Sviluppi successivi poterono chiarire appieno il significato di questa scoperta: alcune cellule del sistema simpatico sono stimolate dall’organo di cui regolano l’attivita’, una maggior richiesta e’ in grado di modificare in senso ipertrofico le cellule di questo sistema. Dopo aver sperimentato che, trattando alcuni topi con un siero anti-NGF, questi presentavano gravi problemi neuroendocrini, dovuti ad alterazioni irreversibili dell’ipotalamo, Rita Levi-Montalcini lo utilizzo’ per controllare la crescita dei tumori delle cellule nervose. Nel 1956 venne nominata professoressa associata e nel 1958 professoressa ordinaria di zoologia presso la Washington University di St.Louis e, nonostante inizialmente volesse rimanere in quella citta’ solo un anno, vi lavoro’ e vi insegno’ fino al suo pensionamento, avvenuto nel 1977. Per circa trent’anni fece le ricerche sull’NGF e sul suo meccanismo d’azione, per le quali nel 1986 ricevette il Premio Nobel per la medicina insieme al suo studente biochimico Stanley Cohen. Nella motivazione del Premio si legge: “La scoperta dell’NGF all’inizio degli anni cinquanta e’ un esempio affascinante di come un osservatore acuto possa estrarre ipotesi valide da un apparente caos. In precedenza i neurobiologi non avevano idea di quali processi intervenissero nella corretta innervazione degli organi e tessuti dell’organismo”.
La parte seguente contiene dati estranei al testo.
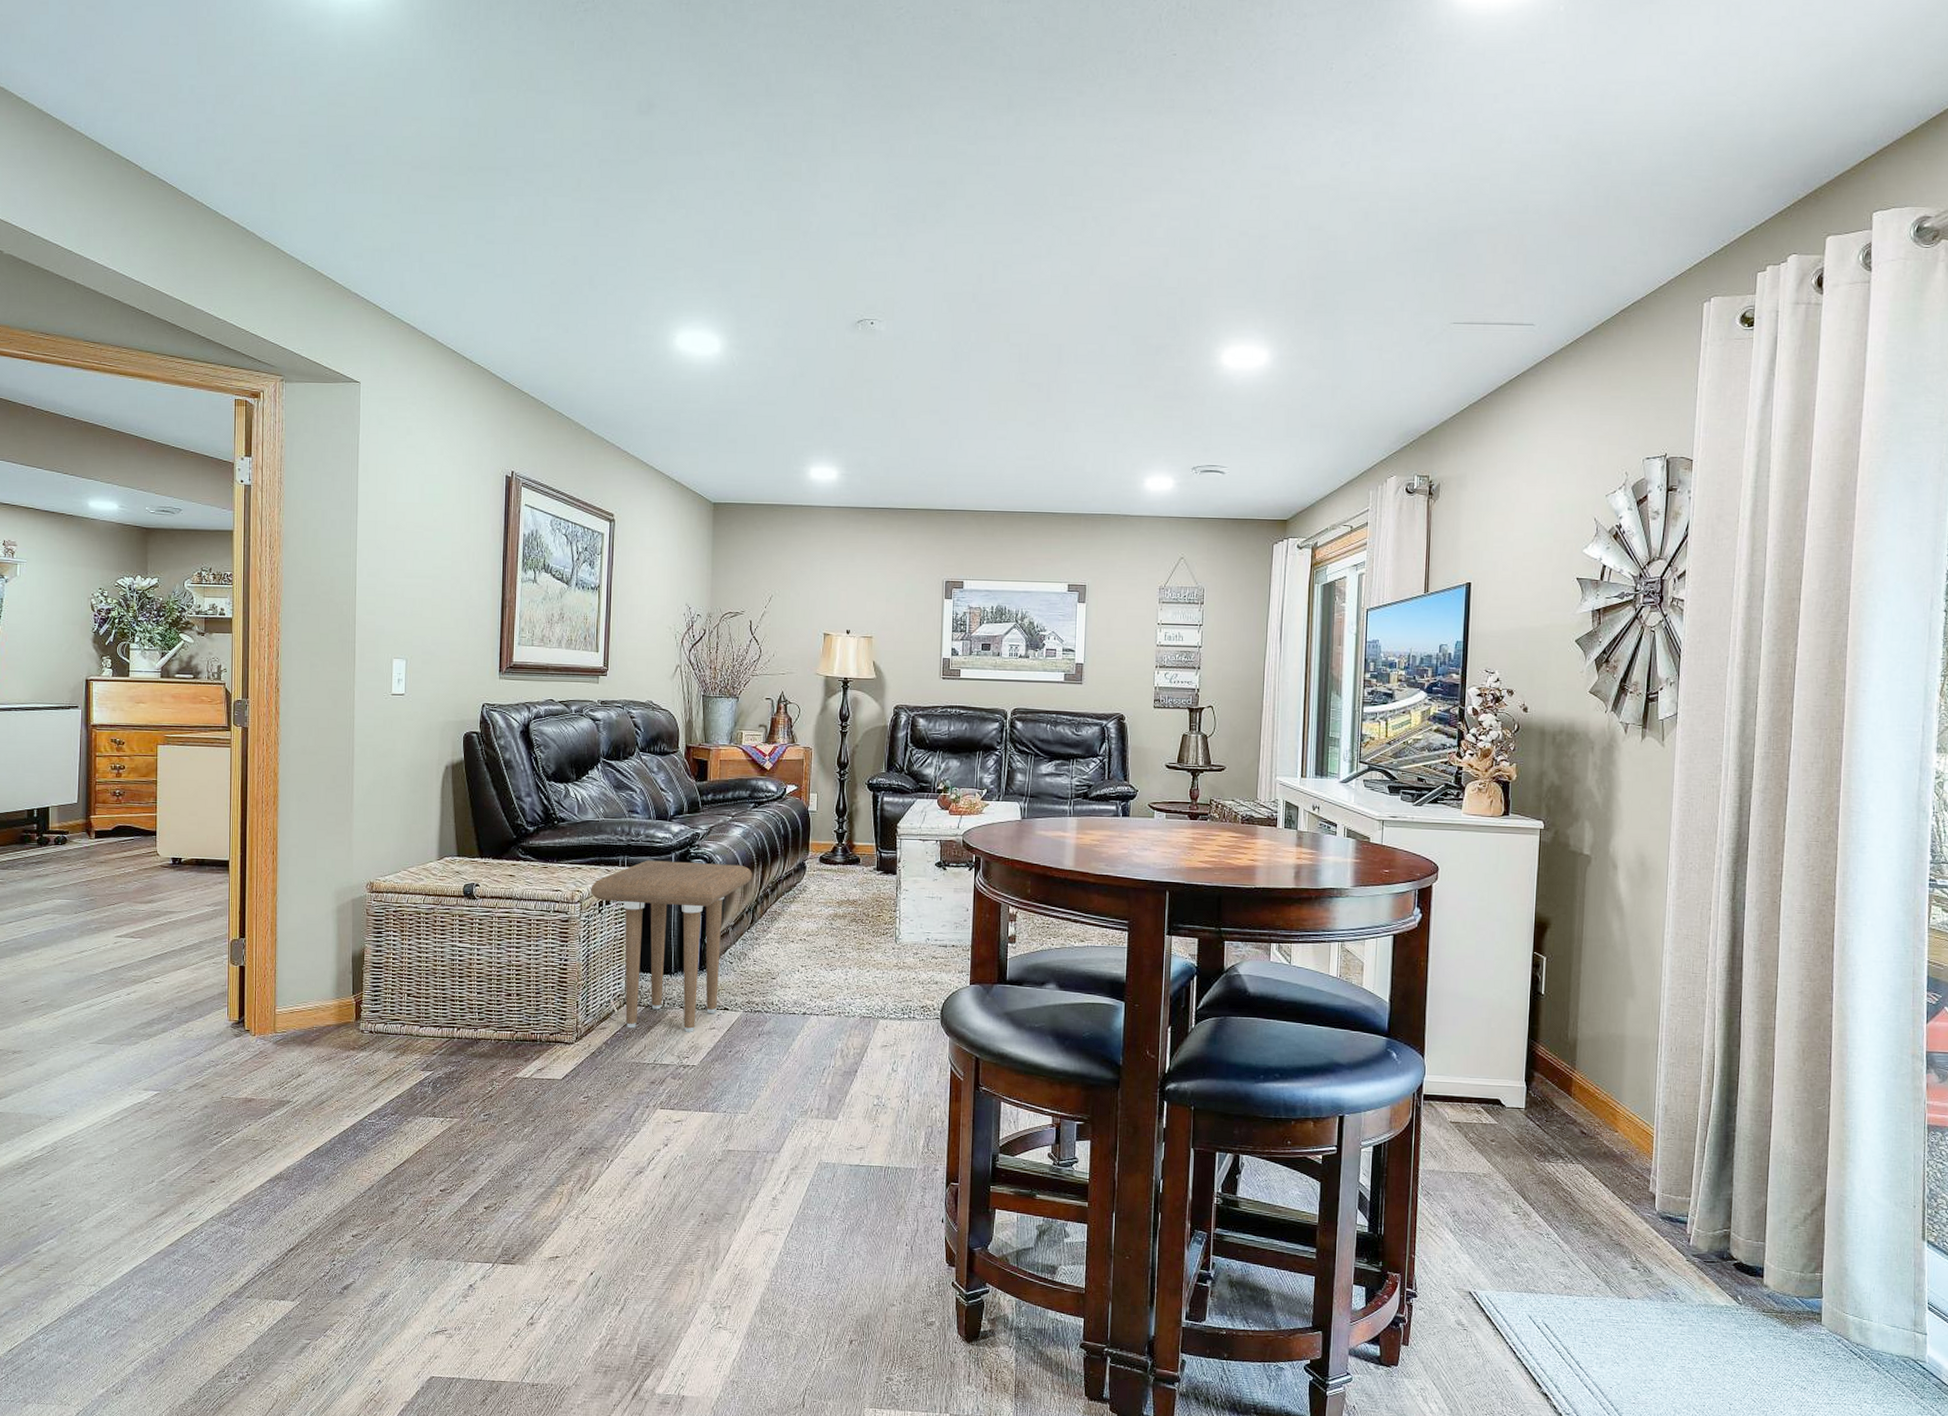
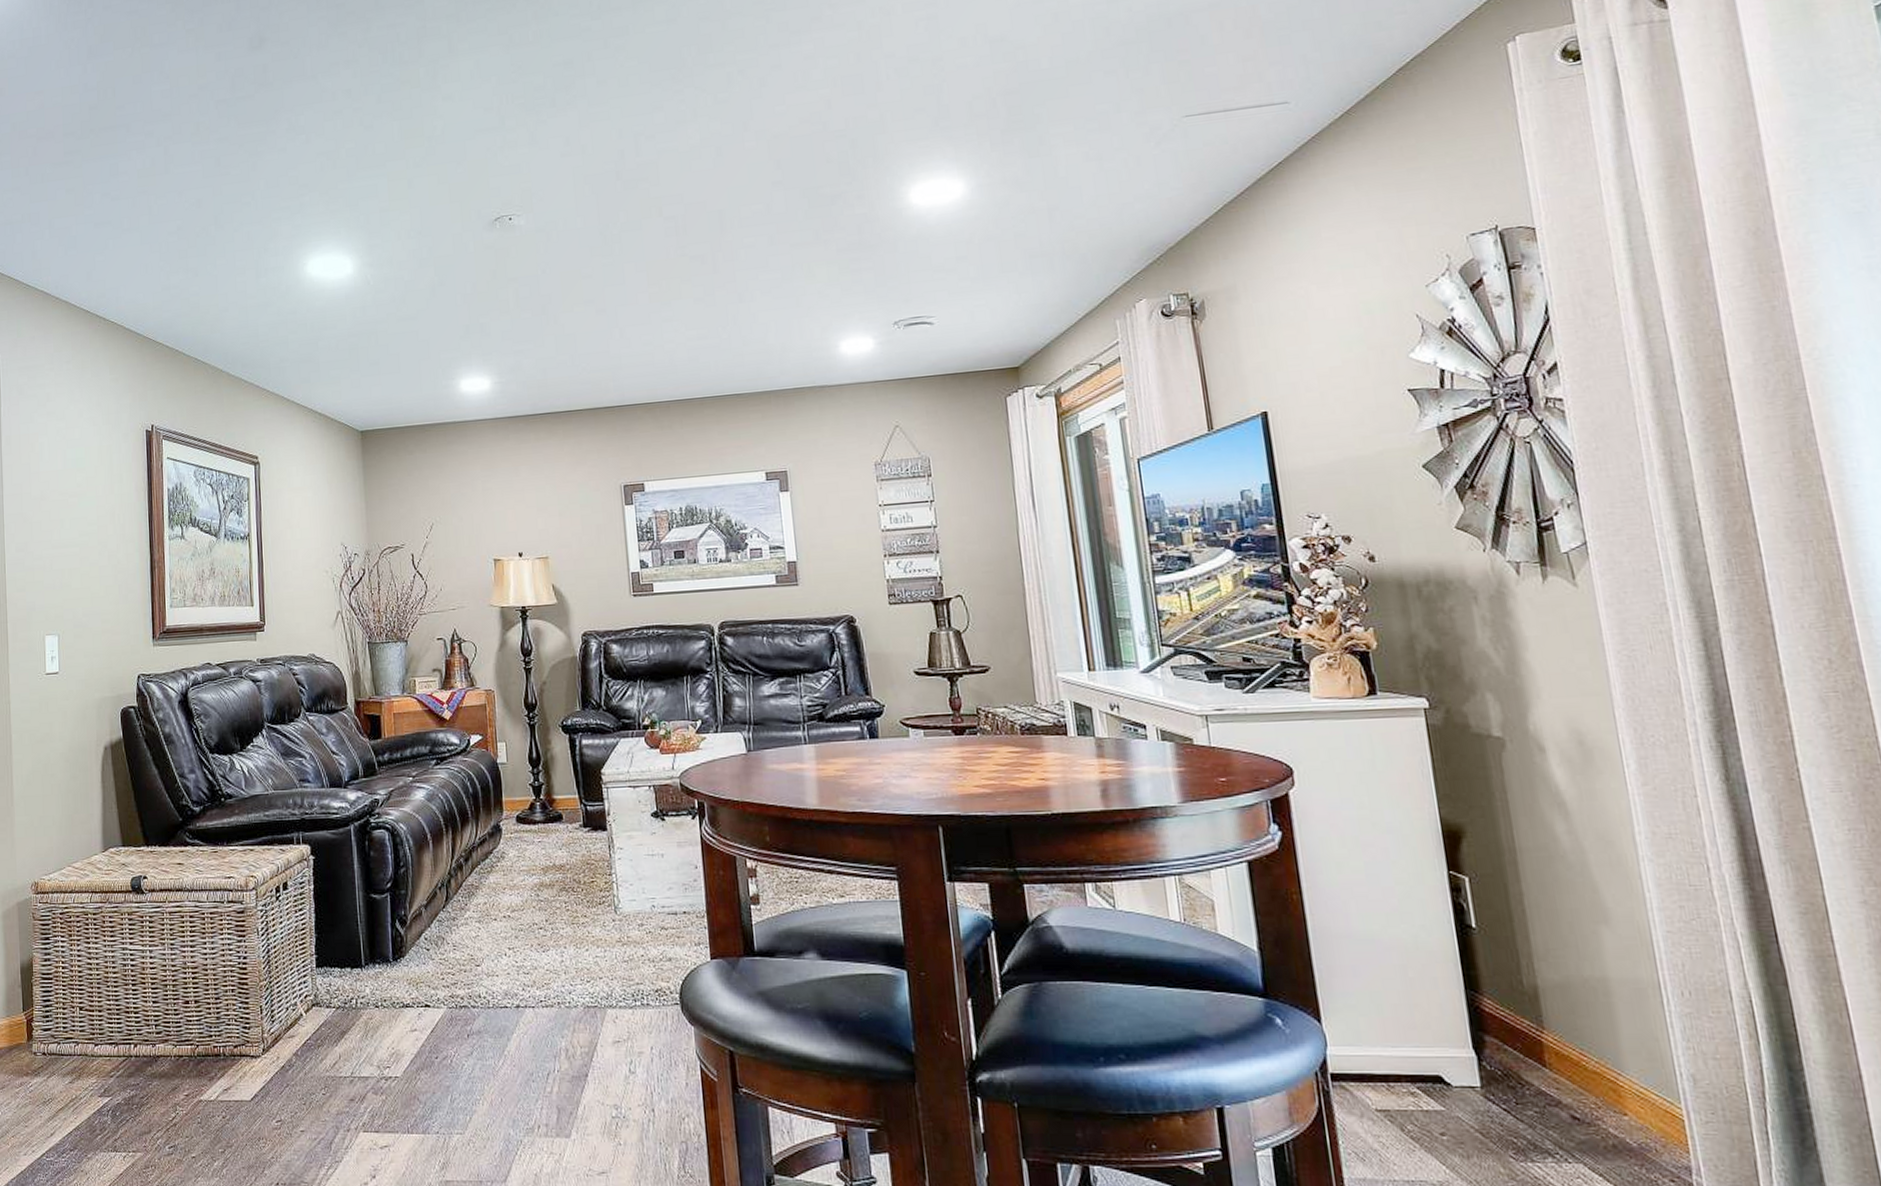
side table: present [591,860,752,1032] -> none [265,832,442,1036]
La scienziata devolse una parte dell’ammontare del premio alla comunita’ ebraica, per la costruzione di una nuova sinagoga a Roma. Nel 1987 ricevette dal presidente Ronald Reagan la National Medal of Science, l’onorificenza piu’ alta del mondo scientifico statunitense. Ha rinunciato per scelta a un marito e a una famiglia per dedicarsi interamente alla scienza. Con la vittoria de L’Unione di Romano Prodi alle elezioni politiche del 2006, la scienziata, in qualita’ di senatrice a vita, accordo’ la fiducia al governo Prodi II. In quel periodo, a causa della propria ridotta capacita’ visiva, rifiuto’ la presidenza del Senato provvisoria che le spettava per anzianita’ nel periodo d’elezione. Sostenne il governo Prodi fino alla sua caduta, pur senza partecipare ai lavori delle commissioni parlamentari.